索恩单膝跪地落在地上,两根手指立在身前,他抬眸,看见那根白色针管从房东老人手中飞出落在远处的地面上。
随即索恩感到一种无力感混杂着眩晕感席上了他的大脑,他后知后觉的伸手去摸了一下刚被袭击的后颈,摸到一阵冰凉,索恩拿到眼前一看,那是一片透明的液体。
这恐怕是某种强效麻药,他确信他刚才没有被长针擦伤皮肤,那唯一的可能性就是这种强效的麻醉剂只要接触皮肤就可以直接渗入表皮进入他的身体,融入血液,麻痹他的意识。
所以刚才房东老太只是按下针管,让麻醉剂喷在他的皮肤上。
眼前一阵黑一阵白,脑袋越发沉重,索恩甩了甩头尽量让身体处于警惕的状态,哪怕他现在只能倚着墙壁保持站立。
房东老太在胸前比了个十字形状,她看着索恩,自言自语地喃喃道:“....对不起..对不起..上帝请原谅我,我让哥谭失去了它的天使,但他们抓走了我的孙子,我唯一的血脉,我别无选择,我不能失去他了..”
老太一边说着,一边等待着索恩完全失去意识。
听着老太的话,索恩忍不住想笑,她以为企鹅人会让手下放过她吗?放过一个可能会暴露裁决天使在企鹅人手中的没有可信度的老太?在哥谭,只有死人会永远保守秘密。
索恩直直地盯着老太那双浑浊地深绿色双眸,里面有对上帝的忏悔、恐惧不安等诸多情绪,唯独没有对自己的歉意。
索恩张了张嘴,无声的吐出两个字,夹着深深的嘲弄意味的两个字。
‘哥谭。
’
老太又等了一会儿,见索恩终于支撑不住了,身体滑落坐在墙边,他低垂着脑袋,任由鸦黑色凌乱的发丝挡住大半个脸颊。
老太拿出准备已经的绳索,走向索恩,她想要趁着这个机会直接把索恩绑住,却在下一秒被突然伸腿的索恩绊倒。

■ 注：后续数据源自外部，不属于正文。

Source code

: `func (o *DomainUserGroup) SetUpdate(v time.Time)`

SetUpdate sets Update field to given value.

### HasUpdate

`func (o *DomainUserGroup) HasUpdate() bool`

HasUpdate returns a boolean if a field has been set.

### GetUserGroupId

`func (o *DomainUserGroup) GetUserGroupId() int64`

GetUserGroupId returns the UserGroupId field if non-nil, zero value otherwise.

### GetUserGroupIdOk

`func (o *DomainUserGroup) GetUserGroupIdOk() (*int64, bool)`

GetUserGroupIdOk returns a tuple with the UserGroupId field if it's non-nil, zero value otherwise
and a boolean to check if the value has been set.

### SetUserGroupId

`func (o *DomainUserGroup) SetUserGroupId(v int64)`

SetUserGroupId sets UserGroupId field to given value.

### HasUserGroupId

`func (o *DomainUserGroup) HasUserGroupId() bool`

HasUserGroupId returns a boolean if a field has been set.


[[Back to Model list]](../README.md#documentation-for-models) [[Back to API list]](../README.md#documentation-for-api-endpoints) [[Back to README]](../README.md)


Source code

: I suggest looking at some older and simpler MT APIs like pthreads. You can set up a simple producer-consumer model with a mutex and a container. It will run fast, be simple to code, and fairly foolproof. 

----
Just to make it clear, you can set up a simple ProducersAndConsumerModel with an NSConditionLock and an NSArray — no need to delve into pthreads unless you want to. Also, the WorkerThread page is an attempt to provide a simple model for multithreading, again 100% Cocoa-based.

老太被撂倒的瞬间,看到了居高临下的索恩,他面无表情着一张脸,黑色发丝下那双眼眸散发着冷厉。
索恩出手迅速果断,撂倒了老太,一只手抬住老太的后背避免她摔下去摔断了脊椎,另一只手毫不犹豫对着老太的后脑勺敲下,敲晕了老太。
索恩的运动和呼吸让麻醉剂更快地侵入了全身上下,这下他彻底失去了力气,索恩直直的栽倒在地,他侧着脸趴在地上,手指无力的动了动。
他的角度正好能看到敞开的大门内的场景,屋内一片狼藉,穿着黑西装戴着企鹅面具的男人们横七竖八的倒在屋内,鲜血把铺满了整个客厅的羊毛地毯染成血色。
刚从屋内迈出的少年就站在门边,他双手环胸,一条被暗色长靴包裹着的腿蜷起抵着后墙,黑色的斗篷自然垂下,两把长剑斜斜的挂在腰间,少年的肤色健康,他有着一头纯正的黑色头发,自然向上翘,他的头颅高仰。
绿色眼罩之下的蓝灰色双眸倒映着狼狈不堪趴在地上的索恩,眼里满是傲慢和兴味。
即使毒素已经麻痹了索恩大部分思维,索恩也清楚地知道会这样装扮自己的家伙只有一个——Robin。
屋内的企鹅人手下多半也是Robin干掉的,这就解释了为什么他上楼的时候只感受到了一个人的气息,Robin显然是个隐蔽气息的好手。